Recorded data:
>>>>>

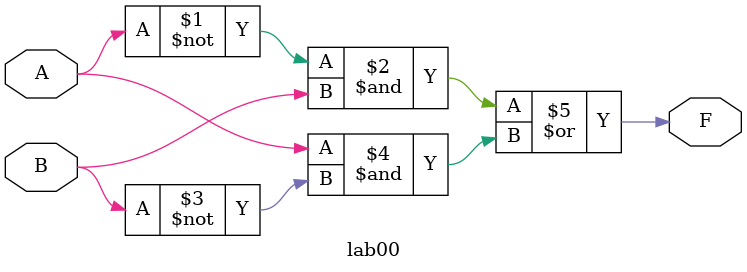
<source format=v>
module lab00(
			input A,
			input B,
			output F
			);
	assign F = ~A&B | A&~B;
endmodule 
</source>
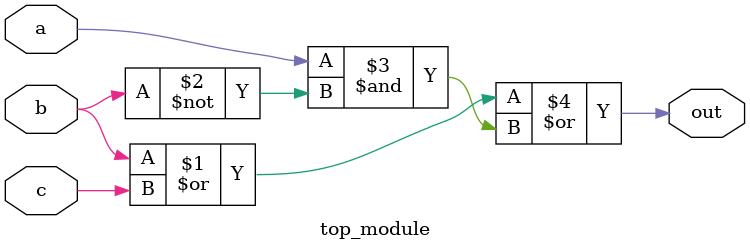
<source format=v>
module top_module(
    input a,
    input b,
    input c,
    output out  ); 
    
	assign out = b | c | a&~b;
    
endmodule
</source>
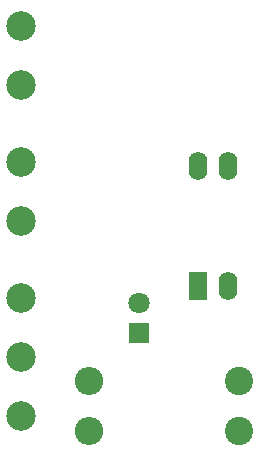
<source format=gbr>
G04 #@! TF.GenerationSoftware,KiCad,Pcbnew,(5.0.1)-3*
G04 #@! TF.CreationDate,2019-02-16T21:55:45-05:00*
G04 #@! TF.ProjectId,Zprobe Adaptor,5A70726F62652041646170746F722E6B,rev?*
G04 #@! TF.SameCoordinates,Original*
G04 #@! TF.FileFunction,Copper,L1,Top,Signal*
G04 #@! TF.FilePolarity,Positive*
%FSLAX46Y46*%
G04 Gerber Fmt 4.6, Leading zero omitted, Abs format (unit mm)*
G04 Created by KiCad (PCBNEW (5.0.1)-3) date 2/16/2019 9:55:45 PM*
%MOMM*%
%LPD*%
G01*
G04 APERTURE LIST*
G04 #@! TA.AperFunction,ComponentPad*
%ADD10C,2.400000*%
G04 #@! TD*
G04 #@! TA.AperFunction,ComponentPad*
%ADD11O,2.400000X2.400000*%
G04 #@! TD*
G04 #@! TA.AperFunction,ComponentPad*
%ADD12C,2.500000*%
G04 #@! TD*
G04 #@! TA.AperFunction,ComponentPad*
%ADD13R,1.600000X2.400000*%
G04 #@! TD*
G04 #@! TA.AperFunction,ComponentPad*
%ADD14O,1.600000X2.400000*%
G04 #@! TD*
G04 #@! TA.AperFunction,ComponentPad*
%ADD15R,1.800000X1.800000*%
G04 #@! TD*
G04 #@! TA.AperFunction,ComponentPad*
%ADD16C,1.800000*%
G04 #@! TD*
G04 APERTURE END LIST*
D10*
G04 #@! TO.P,R1,1*
G04 #@! TO.N,Net-(D1-Pad1)*
X118500000Y-96100000D03*
D11*
G04 #@! TO.P,R1,2*
G04 #@! TO.N,Net-(J3-Pad2)*
X105800000Y-96100000D03*
G04 #@! TD*
D10*
G04 #@! TO.P,R2,1*
G04 #@! TO.N,Net-(R2-Pad1)*
X118500000Y-100300000D03*
D11*
G04 #@! TO.P,R2,2*
G04 #@! TO.N,Net-(J3-Pad2)*
X105800000Y-100300000D03*
G04 #@! TD*
D12*
G04 #@! TO.P,J1,1*
G04 #@! TO.N,Net-(J1-Pad1)*
X100000000Y-66000000D03*
G04 #@! TO.P,J1,2*
G04 #@! TO.N,Net-(J1-Pad2)*
X100000000Y-71000000D03*
G04 #@! TD*
G04 #@! TO.P,J2,2*
G04 #@! TO.N,Earth*
X100000000Y-82500000D03*
G04 #@! TO.P,J2,1*
G04 #@! TO.N,VCC*
X100000000Y-77500000D03*
G04 #@! TD*
G04 #@! TO.P,J3,3*
G04 #@! TO.N,Earth*
X100000000Y-99000000D03*
G04 #@! TO.P,J3,2*
G04 #@! TO.N,Net-(J3-Pad2)*
X100000000Y-94000000D03*
G04 #@! TO.P,J3,1*
G04 #@! TO.N,VCC*
X100000000Y-89000000D03*
G04 #@! TD*
D13*
G04 #@! TO.P,U1,1*
G04 #@! TO.N,VCC*
X115000000Y-88000000D03*
D14*
G04 #@! TO.P,U1,3*
G04 #@! TO.N,Net-(J1-Pad1)*
X117540000Y-77840000D03*
G04 #@! TO.P,U1,2*
G04 #@! TO.N,Net-(R2-Pad1)*
X117540000Y-88000000D03*
G04 #@! TO.P,U1,4*
G04 #@! TO.N,Net-(J1-Pad2)*
X115000000Y-77840000D03*
G04 #@! TD*
D15*
G04 #@! TO.P,D1,1*
G04 #@! TO.N,Net-(D1-Pad1)*
X110000000Y-92000000D03*
D16*
G04 #@! TO.P,D1,2*
G04 #@! TO.N,VCC*
X110000000Y-89460000D03*
G04 #@! TD*
M02*

</source>
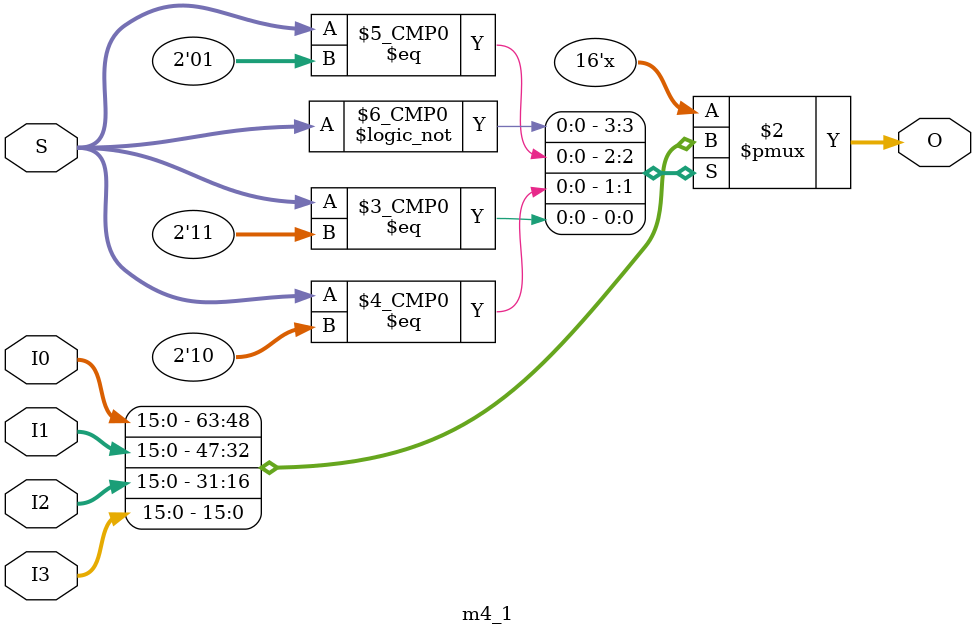
<source format=v>
`timescale 1ns / 1ps
module m4_1(
    input [15:0] I0,
    input [15:0] I1,
    input [15:0] I2,
    input [15:0] I3,
    input [1:0] S,
    output reg [15:0] O
    );
	
	always @ (*)
		begin
		
			case(S)
			
				0:
					O = I0;
				1:
					O = I1;
				2:
					O = I2;
				3:
					O = I3;
				default:
					$display("ERROR! m4_1 SET VALUE OUT OF RANGE!");
				
			endcase
			
		end


endmodule

</source>
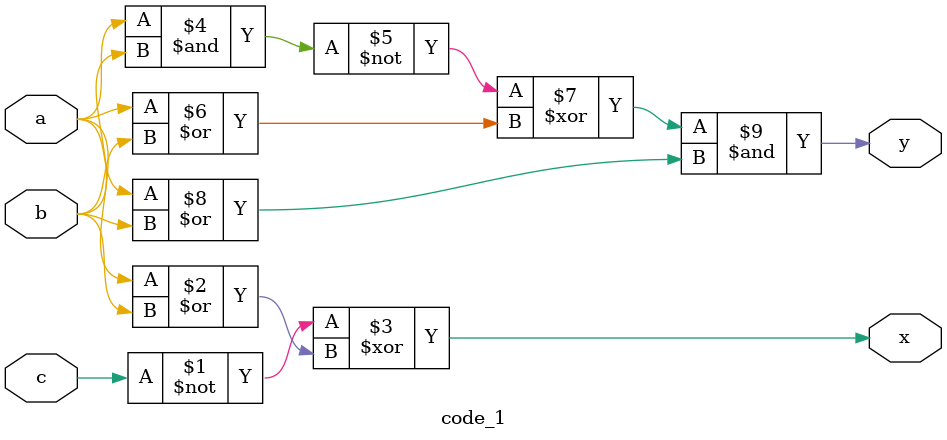
<source format=sv>

`timescale 1ns / 10ps




module code_1(output logic y,x,
              input logic a,b,c
              );

        assign x= (~c)^(a|b);
        assign y= ((~(a & b)^(a|b))& (a|b));    

   


   
endmodule

</source>
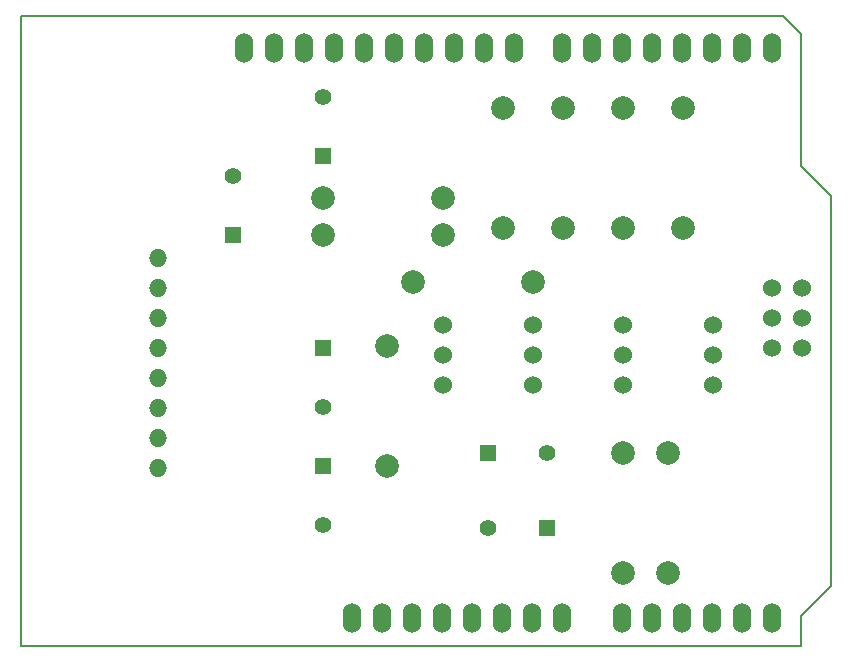
<source format=gbr>
G04 #@! TF.FileFunction,Copper,L1,Top,Signal*
%FSLAX46Y46*%
G04 Gerber Fmt 4.6, Leading zero omitted, Abs format (unit mm)*
G04 Created by KiCad (PCBNEW 4.0.5) date Tue Feb 28 17:38:33 2017*
%MOMM*%
%LPD*%
G01*
G04 APERTURE LIST*
%ADD10C,0.100000*%
%ADD11C,0.150000*%
%ADD12O,1.524000X2.540000*%
%ADD13C,1.524000*%
%ADD14R,1.400000X1.400000*%
%ADD15C,1.400000*%
%ADD16C,1.998980*%
%ADD17O,1.524000X1.524000*%
G04 APERTURE END LIST*
D10*
D11*
X183388000Y-81788000D02*
X185928000Y-84328000D01*
X183388000Y-70612000D02*
X183388000Y-81788000D01*
X181864000Y-69088000D02*
X183388000Y-70612000D01*
X117348000Y-69088000D02*
X181864000Y-69088000D01*
X117348000Y-122428000D02*
X117348000Y-69088000D01*
X183388000Y-122428000D02*
X117348000Y-122428000D01*
X183388000Y-119888000D02*
X183388000Y-122428000D01*
X185928000Y-117348000D02*
X183388000Y-119888000D01*
X185928000Y-84328000D02*
X185928000Y-117348000D01*
D12*
X180886100Y-120015000D03*
X178346100Y-120015000D03*
X175806100Y-120015000D03*
X168186100Y-120015000D03*
X170726100Y-120015000D03*
X173266100Y-120015000D03*
X163106100Y-120015000D03*
X160566100Y-120015000D03*
X158026100Y-120015000D03*
X152946100Y-120015000D03*
X150406100Y-120015000D03*
X180886100Y-71755000D03*
X178346100Y-71755000D03*
X175806100Y-71755000D03*
X173266100Y-71755000D03*
X170726100Y-71755000D03*
X168186100Y-71755000D03*
X165646100Y-71755000D03*
X163106100Y-71755000D03*
X159042100Y-71755000D03*
X156502100Y-71755000D03*
X153962100Y-71755000D03*
X151422100Y-71755000D03*
X148882100Y-71755000D03*
X146342100Y-71755000D03*
X143802100Y-71755000D03*
X141262100Y-71755000D03*
X155486100Y-120015000D03*
X138722100Y-71755000D03*
X136182100Y-71755000D03*
X147866100Y-120015000D03*
X145326100Y-120015000D03*
D13*
X180886100Y-92075000D03*
X183426100Y-92075000D03*
X180886100Y-94615000D03*
X183426100Y-94615000D03*
X180886100Y-97155000D03*
X183426100Y-97155000D03*
D14*
X161845000Y-112395000D03*
D15*
X156845000Y-112395000D03*
D14*
X156845000Y-106045000D03*
D15*
X161845000Y-106045000D03*
D14*
X142875000Y-107188000D03*
D15*
X142875000Y-112188000D03*
D14*
X142875000Y-97155000D03*
D15*
X142875000Y-102155000D03*
D14*
X135255000Y-87630000D03*
D15*
X135255000Y-82630000D03*
D14*
X142875000Y-80899000D03*
D15*
X142875000Y-75899000D03*
D13*
X153035000Y-97790000D03*
X153035000Y-100330000D03*
X153035000Y-95250000D03*
X160655000Y-97790000D03*
X160655000Y-100330000D03*
X160655000Y-95250000D03*
X168275000Y-97790000D03*
X168275000Y-100330000D03*
X168275000Y-95250000D03*
X175895000Y-97790000D03*
X175895000Y-100330000D03*
X175895000Y-95250000D03*
D16*
X172085000Y-106045000D03*
X172085000Y-116205000D03*
X168275000Y-106045000D03*
X168275000Y-116205000D03*
X158115000Y-86995000D03*
X158115000Y-76835000D03*
X163195000Y-86995000D03*
X163195000Y-76835000D03*
X168275000Y-86995000D03*
X168275000Y-76835000D03*
X173355000Y-86995000D03*
X173355000Y-76835000D03*
X148336000Y-107188000D03*
X148336000Y-97028000D03*
X150495000Y-91567000D03*
X160655000Y-91567000D03*
X142875000Y-87630000D03*
X153035000Y-87630000D03*
X142875000Y-84455000D03*
X153035000Y-84455000D03*
D17*
X128905000Y-89535000D03*
X128905000Y-92075000D03*
X128905000Y-94615000D03*
X128905000Y-97155000D03*
X128905000Y-99695000D03*
X128905000Y-102235000D03*
X128905000Y-104775000D03*
X128905000Y-107315000D03*
M02*

</source>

<<<<<

The task>
Output these and nothing else: the lines from the one holding "X160655000Y-95250000D03*" through the final line of the entries above, exactly as they appear.

Response box>
X160655000Y-95250000D03*
X168275000Y-97790000D03*
X168275000Y-100330000D03*
X168275000Y-95250000D03*
X175895000Y-97790000D03*
X175895000Y-100330000D03*
X175895000Y-95250000D03*
D16*
X172085000Y-106045000D03*
X172085000Y-116205000D03*
X168275000Y-106045000D03*
X168275000Y-116205000D03*
X158115000Y-86995000D03*
X158115000Y-76835000D03*
X163195000Y-86995000D03*
X163195000Y-76835000D03*
X168275000Y-86995000D03*
X168275000Y-76835000D03*
X173355000Y-86995000D03*
X173355000Y-76835000D03*
X148336000Y-107188000D03*
X148336000Y-97028000D03*
X150495000Y-91567000D03*
X160655000Y-91567000D03*
X142875000Y-87630000D03*
X153035000Y-87630000D03*
X142875000Y-84455000D03*
X153035000Y-84455000D03*
D17*
X128905000Y-89535000D03*
X128905000Y-92075000D03*
X128905000Y-94615000D03*
X128905000Y-97155000D03*
X128905000Y-99695000D03*
X128905000Y-102235000D03*
X128905000Y-104775000D03*
X128905000Y-107315000D03*
M02*

</source>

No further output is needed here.